Adding ProtectSystem=strict once required us to enumerate every directory each service legitimately wrote to. We discovered three services were writing to /var/lib/dpkg (wrong) and one was writing to /etc/cron.d (definitely wrong). Fixed all four during the audit.
WatchdogSec=30
NotifyAccess=main
For services that integrate with sd_notify, the watchdog kills (and restarts via the Restart= rule) any service that hasn't reported alive within 30 seconds. Useful for catching a process that's hung in a deadlock — the kernel sees the process as alive, but it's not making progress.
Most of our Go services use https://pkg.go.dev/github.com/coreos/go-systemd/daemon to send watchdog pings every 10 seconds.
OnFailure=alert-pagerduty@%n.service
When the service enters failed state, this triggers a separate template unit alert-pagerduty@.service which sends a PagerDuty event. The %n is the name of the failed unit.
The alert template is:
[Unit]
Description=Page on failure of %i
[Service]
Type=oneshot
ExecStart=/usr/local/bin/page-pagerduty.sh %i
This means we get paged immediately on any failed service, with the failed unit's name in the alert. No need for separate monitoring; the OS itself is the alerting source.
People hitting the team with these issues:
Service runs fine manually but fails under systemd. Almost always an environment variable issue. The shell has env vars systemd doesn't. Use EnvironmentFile= for everything; never rely on inherited env.
Service refuses to start after daemon-reload. The unit file syntax error wasn't reported. Run systemd-analyze verify /etc/systemd/system/myservice.service to surface syntax issues.
Restart=always causing crash loops to go unnoticed. Don't use Restart=always. Use Restart=on-failure and bound it with StartLimitBurst.
Permissions issues on hardened services. ProtectSystem=strict means most dirs are read-only. Check the service's actual write paths and explicitly allow them via ReadWritePaths.

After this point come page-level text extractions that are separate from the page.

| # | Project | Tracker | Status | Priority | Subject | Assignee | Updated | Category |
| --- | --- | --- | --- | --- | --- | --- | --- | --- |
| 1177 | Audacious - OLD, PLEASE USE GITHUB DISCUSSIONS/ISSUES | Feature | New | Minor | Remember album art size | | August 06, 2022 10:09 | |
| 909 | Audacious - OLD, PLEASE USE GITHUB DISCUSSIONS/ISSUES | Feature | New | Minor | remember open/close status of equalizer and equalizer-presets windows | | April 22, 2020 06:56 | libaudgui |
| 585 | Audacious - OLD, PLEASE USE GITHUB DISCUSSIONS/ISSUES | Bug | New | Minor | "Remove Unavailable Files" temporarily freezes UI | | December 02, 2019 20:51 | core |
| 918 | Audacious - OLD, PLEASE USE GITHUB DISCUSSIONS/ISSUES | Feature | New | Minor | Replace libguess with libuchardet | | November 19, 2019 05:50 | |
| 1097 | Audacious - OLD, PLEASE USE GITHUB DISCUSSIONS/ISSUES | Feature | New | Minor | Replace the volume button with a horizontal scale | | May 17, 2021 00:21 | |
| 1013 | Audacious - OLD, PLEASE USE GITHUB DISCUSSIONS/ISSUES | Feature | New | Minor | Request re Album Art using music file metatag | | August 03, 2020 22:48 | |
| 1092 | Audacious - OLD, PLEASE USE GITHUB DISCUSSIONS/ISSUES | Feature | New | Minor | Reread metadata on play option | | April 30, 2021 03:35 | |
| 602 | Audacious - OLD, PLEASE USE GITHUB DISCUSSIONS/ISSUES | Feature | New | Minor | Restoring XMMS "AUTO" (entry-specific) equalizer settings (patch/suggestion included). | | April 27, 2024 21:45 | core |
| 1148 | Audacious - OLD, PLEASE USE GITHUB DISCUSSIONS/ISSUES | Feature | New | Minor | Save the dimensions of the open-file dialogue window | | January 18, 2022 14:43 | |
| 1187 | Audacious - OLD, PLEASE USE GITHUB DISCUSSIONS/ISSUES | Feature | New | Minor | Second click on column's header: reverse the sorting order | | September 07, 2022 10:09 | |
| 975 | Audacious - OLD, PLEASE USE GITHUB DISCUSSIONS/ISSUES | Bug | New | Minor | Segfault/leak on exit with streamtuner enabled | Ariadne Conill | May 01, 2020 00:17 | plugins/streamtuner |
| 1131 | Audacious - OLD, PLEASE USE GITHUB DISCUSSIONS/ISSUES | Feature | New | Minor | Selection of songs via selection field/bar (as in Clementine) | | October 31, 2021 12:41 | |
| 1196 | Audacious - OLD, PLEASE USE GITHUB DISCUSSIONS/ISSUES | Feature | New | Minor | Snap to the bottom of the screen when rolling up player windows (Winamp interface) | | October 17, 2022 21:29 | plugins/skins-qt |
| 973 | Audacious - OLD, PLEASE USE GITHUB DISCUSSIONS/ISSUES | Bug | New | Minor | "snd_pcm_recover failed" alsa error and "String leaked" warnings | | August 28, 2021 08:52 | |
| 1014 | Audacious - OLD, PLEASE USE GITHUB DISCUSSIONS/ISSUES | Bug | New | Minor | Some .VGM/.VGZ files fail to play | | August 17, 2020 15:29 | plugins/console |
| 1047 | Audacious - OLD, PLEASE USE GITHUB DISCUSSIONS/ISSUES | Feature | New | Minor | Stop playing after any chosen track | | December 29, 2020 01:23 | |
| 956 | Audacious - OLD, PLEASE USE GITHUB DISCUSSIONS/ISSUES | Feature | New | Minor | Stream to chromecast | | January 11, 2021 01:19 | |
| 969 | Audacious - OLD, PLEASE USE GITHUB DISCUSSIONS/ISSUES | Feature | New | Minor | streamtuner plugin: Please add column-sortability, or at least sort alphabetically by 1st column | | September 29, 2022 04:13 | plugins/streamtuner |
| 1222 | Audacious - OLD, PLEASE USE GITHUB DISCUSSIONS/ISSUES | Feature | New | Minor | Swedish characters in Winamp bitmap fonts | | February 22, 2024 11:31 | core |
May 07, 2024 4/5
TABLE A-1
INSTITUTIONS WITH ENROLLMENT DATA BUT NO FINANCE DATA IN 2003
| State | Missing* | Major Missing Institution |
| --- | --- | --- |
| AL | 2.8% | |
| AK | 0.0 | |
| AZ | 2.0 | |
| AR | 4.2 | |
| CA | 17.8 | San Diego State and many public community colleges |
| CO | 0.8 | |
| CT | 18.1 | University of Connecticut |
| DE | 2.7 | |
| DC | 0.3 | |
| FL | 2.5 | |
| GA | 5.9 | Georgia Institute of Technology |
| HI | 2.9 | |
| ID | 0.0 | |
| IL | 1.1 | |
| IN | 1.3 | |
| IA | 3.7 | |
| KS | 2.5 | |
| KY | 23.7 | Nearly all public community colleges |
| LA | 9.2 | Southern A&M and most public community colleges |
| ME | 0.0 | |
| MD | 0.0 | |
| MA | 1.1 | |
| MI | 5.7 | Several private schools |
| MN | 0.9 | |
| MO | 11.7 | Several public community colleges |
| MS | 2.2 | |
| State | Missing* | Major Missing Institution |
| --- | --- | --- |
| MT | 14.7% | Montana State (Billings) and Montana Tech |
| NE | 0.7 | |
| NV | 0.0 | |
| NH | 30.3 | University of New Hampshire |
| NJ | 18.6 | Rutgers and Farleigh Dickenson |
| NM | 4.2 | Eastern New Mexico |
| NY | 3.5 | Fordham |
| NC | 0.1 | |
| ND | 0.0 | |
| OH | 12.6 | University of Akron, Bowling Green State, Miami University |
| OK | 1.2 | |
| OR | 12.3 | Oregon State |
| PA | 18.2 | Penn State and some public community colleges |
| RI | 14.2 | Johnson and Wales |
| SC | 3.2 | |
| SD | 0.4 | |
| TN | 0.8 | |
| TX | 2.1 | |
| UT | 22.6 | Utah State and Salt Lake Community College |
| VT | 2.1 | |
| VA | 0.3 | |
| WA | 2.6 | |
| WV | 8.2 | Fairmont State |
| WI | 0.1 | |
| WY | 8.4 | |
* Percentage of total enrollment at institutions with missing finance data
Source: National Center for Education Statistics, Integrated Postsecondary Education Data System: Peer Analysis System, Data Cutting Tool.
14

Every quarter, one of us runs a script that audits every unit file on our fleet against this template. The audit reports:
- Services running as root (we should have zero)
- Services without
NoNewPrivileges=true
- Services without resource limits
- Services without
OnFailure=
The drift is small but real — new services occasionally ship without the full template. The quarterly audit catches them before they cause an incident.

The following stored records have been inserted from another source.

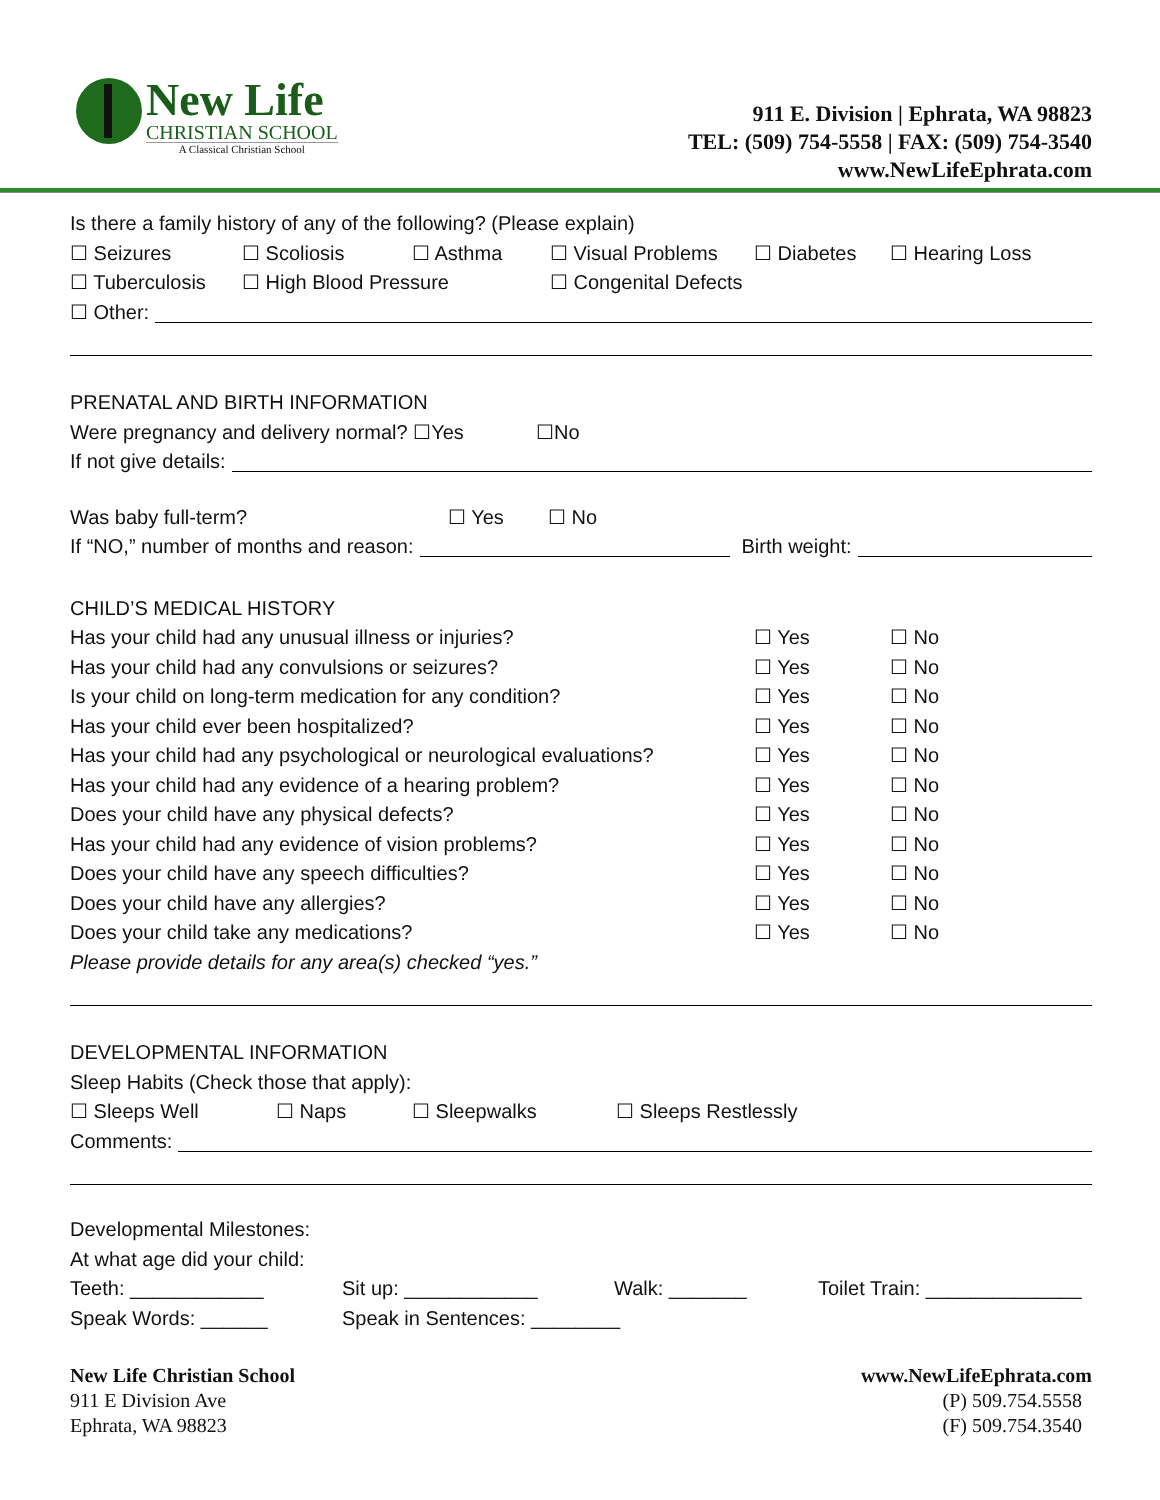New Life
CHRISTIAN SCHOOL
A Classical Christian School
911 E. Division | Ephrata, WA 98823
TEL: (509) 754-5558 | FAX: (509) 754-3540
www.NewLifeEphrata.com
Is there a family history of any of the following? (Please explain)
☐ Seizures ☐ Scoliosis ☐ Asthma ☐ Visual Problems ☐ Diabetes ☐ Hearing Loss
☐ Tuberculosis ☐ High Blood Pressure ☐ Congenital Defects
☐ Other:
PRENATAL AND BIRTH INFORMATION
Were pregnancy and delivery normal? ☐Yes ☐No
If not give details:
Was baby full-term? ☐ Yes ☐ No
If “NO,” number of months and reason: Birth weight:
CHILD’S MEDICAL HISTORY
Has your child had any unusual illness or injuries? ☐ Yes ☐ No
Has your child had any convulsions or seizures? ☐ Yes ☐ No
Is your child on long-term medication for any condition? ☐ Yes ☐ No
Has your child ever been hospitalized? ☐ Yes ☐ No
Has your child had any psychological or neurological evaluations? ☐ Yes ☐ No
Has your child had any evidence of a hearing problem? ☐ Yes ☐ No
Does your child have any physical defects? ☐ Yes ☐ No
Has your child had any evidence of vision problems? ☐ Yes ☐ No
Does your child have any speech difficulties? ☐ Yes ☐ No
Does your child have any allergies? ☐ Yes ☐ No
Does your child take any medications? ☐ Yes ☐ No
Please provide details for any area(s) checked “yes.”
DEVELOPMENTAL INFORMATION
Sleep Habits (Check those that apply):
☐ Sleeps Well ☐ Naps ☐ Sleepwalks ☐ Sleeps Restlessly
Comments:
Developmental Milestones:
At what age did your child:
Teeth: ____________ Sit up: ____________ Walk: _______ Toilet Train: ______________
Speak Words: ______ Speak in Sentences: ________
New Life Christian School
911 E Division Ave
Ephrata, WA 98823
www.NewLifeEphrata.com
(P) 509.754.5558
(F) 509.754.3540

Type=notify for services that don't natively support it. Wrapping a non-sd_notify-aware binary just to use notify mode is more trouble than it's worth.
Per-service seccomp filters via SystemCallFilter=. Powerful, but the failure modes are subtle (a single missed syscall and the service silently dies). We use the defaults that come with ProtectKernelTunables=true etc, which include reasonable seccomp restrictions.

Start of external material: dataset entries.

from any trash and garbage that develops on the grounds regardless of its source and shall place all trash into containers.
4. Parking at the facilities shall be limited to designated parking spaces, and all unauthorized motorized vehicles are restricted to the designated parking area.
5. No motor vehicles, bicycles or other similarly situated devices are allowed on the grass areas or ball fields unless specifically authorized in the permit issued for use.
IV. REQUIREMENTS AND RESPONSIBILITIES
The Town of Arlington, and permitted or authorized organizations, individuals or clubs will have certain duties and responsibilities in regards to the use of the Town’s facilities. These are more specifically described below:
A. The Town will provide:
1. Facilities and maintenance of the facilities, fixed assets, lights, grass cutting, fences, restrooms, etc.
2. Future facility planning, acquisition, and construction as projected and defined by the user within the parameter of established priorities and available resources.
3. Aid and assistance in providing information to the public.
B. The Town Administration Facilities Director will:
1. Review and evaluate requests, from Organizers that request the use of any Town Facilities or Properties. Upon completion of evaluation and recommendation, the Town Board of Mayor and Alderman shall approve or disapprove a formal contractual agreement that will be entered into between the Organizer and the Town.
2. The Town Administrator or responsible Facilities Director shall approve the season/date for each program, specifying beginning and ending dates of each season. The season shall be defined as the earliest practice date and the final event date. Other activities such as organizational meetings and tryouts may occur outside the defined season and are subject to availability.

Sandboxing via RootDirectory= to chroot the service. Useful for genuinely untrusted code; overkill for our own services where the threat model is "compromised dependencies," not "the binary is hostile."
Health checks (the service still needs to expose /healthz and Kubernetes/etc still need to consume it).
Application logging (journald is good for systemd-level events; structured app logging usually still goes to a separate aggregator).
Deployment automation. systemctl restart myservice after replacing the binary is the simple case; for safer rollouts you still need a deployer that watches health.
The systemd template is the foundation. Everything above it (k8s, prometheus, deployment tooling) builds on assumed-good service-level reliability. Get this layer right and the rest gets easier.